Common Questions About fish stick in Pregnant

Can I eat fish stick while pregnant?
Fish sticks made from low-mercury fish and cooked thoroughly are safe during pregnancy, per FDA guidelines.
Is it safe to eat fish sticks during the first trimester?
Yes, consuming fish sticks made from low-mercury fish and cooked thoroughly is considered safe during the first trimester. Ensure they are cooked to an internal temperature of 145°F (63°C).
How many servings of fish sticks can I eat per week while pregnant?
The FDA recommends 2 to 3 servings of low-mercury fish per week, totaling 8 to 12 ounces (224 to 340 grams). Fish sticks made from low-mercury fish can be included within this guideline.

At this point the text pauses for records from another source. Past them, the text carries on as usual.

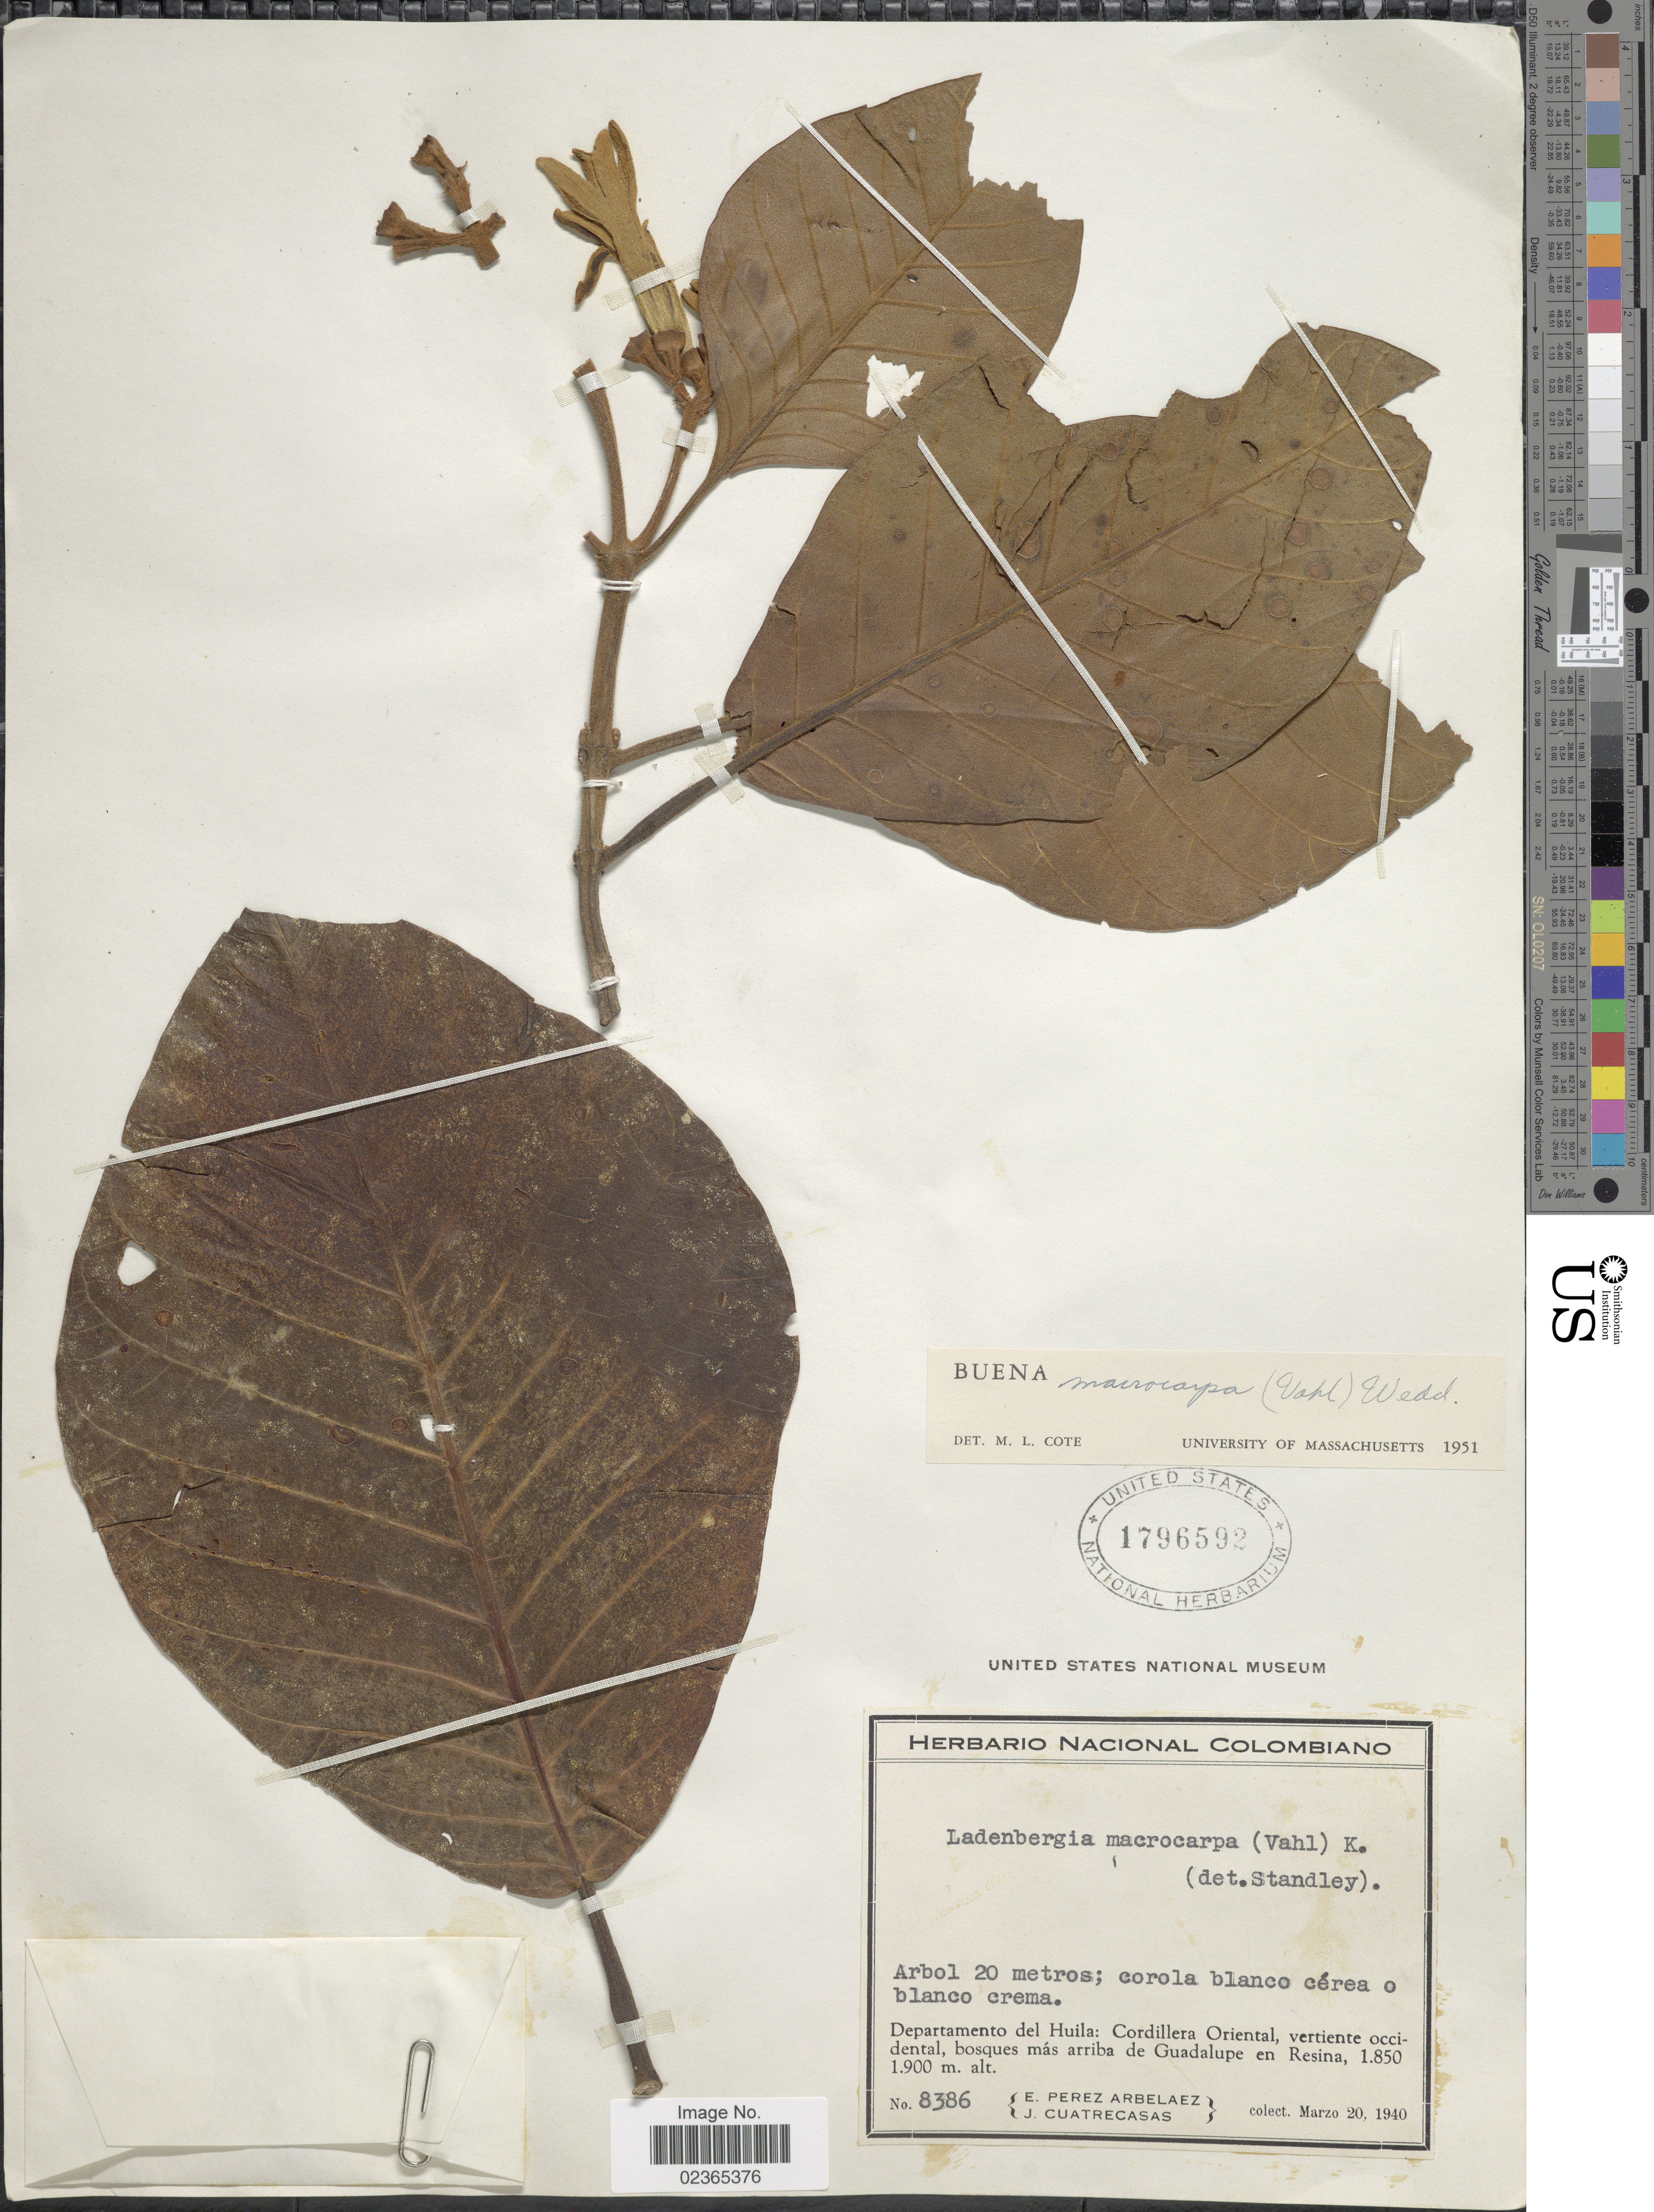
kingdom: Plantae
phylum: Tracheophyta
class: Magnoliopsida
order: Gentianales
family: Rubiaceae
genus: Ladenbergia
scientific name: Ladenbergia macrocarpa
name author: (Vahl) Klotzsch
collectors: E. Pérez Arbeláez & J. Cuatrecasas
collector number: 8386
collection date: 1940-03-20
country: Colombia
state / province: Huila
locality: Cordillera Oriental, vertiente occidental, bosques mas arriba de Guadalupe en Resina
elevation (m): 1850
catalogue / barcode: US 1796592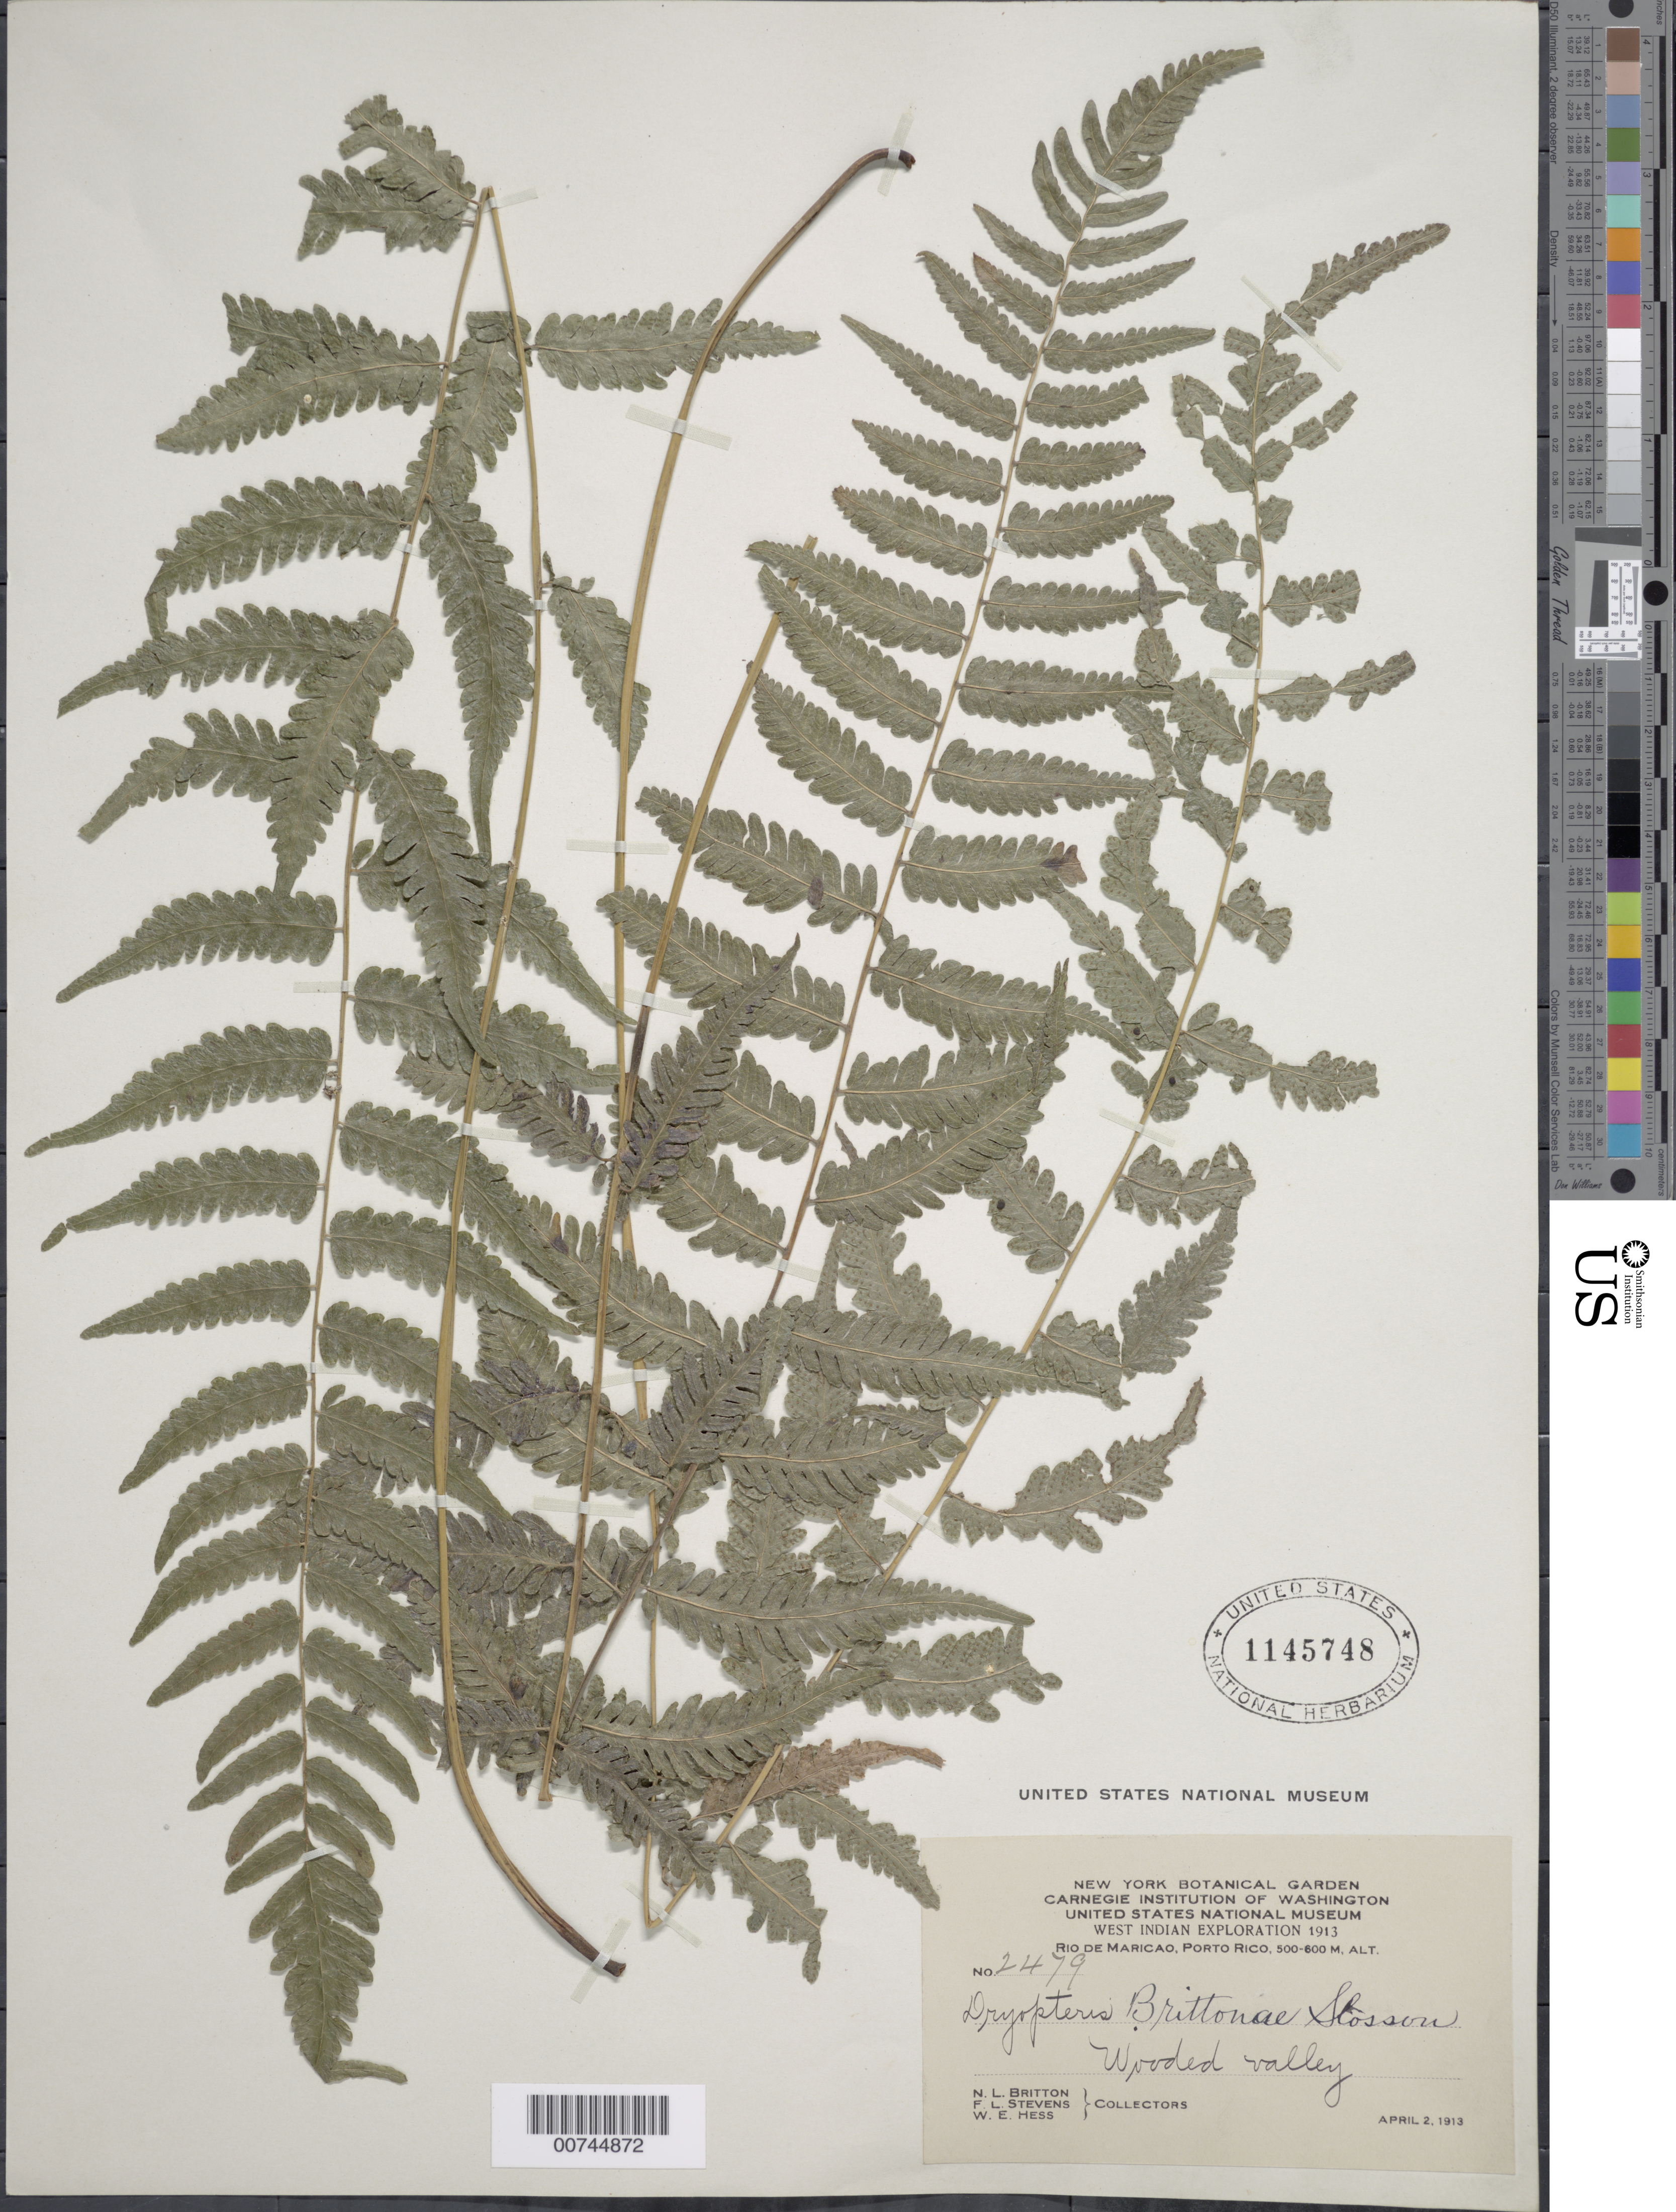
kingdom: Plantae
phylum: Tracheophyta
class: Polypodiopsida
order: Polypodiales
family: Thelypteridaceae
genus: Goniopteris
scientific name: Goniopteris brittonae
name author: (Slosson ex Maxon) Ching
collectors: N. Britton, F. L. Stevens & W. Hess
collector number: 2479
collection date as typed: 02 Apr 1913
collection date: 1913-04-02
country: Puerto Rico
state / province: Maricao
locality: Rio Maricao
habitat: Wooded valley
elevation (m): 500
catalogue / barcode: US 1145748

What are the main risks of eating fish sticks during pregnancy?
The primary concerns include potential exposure to mercury and foodborne illnesses. Choosing fish sticks made from low-mercury fish and ensuring they are cooked to 145°F (63°C) minimizes these risks.
Are there safer alternatives to fish sticks during pregnancy?
Yes, alternatives include baked or grilled low-mercury fish fillets, such as salmon, cod, or tilapia, which provide essential nutrients without added unhealthy fats.
How should I prepare fish sticks to ensure they are safe during pregnancy?
Cook fish sticks to an internal temperature of 145°F (63°C) to eliminate harmful bacteria and parasites. Opt for baking or grilling instead of frying to reduce unhealthy fat intake.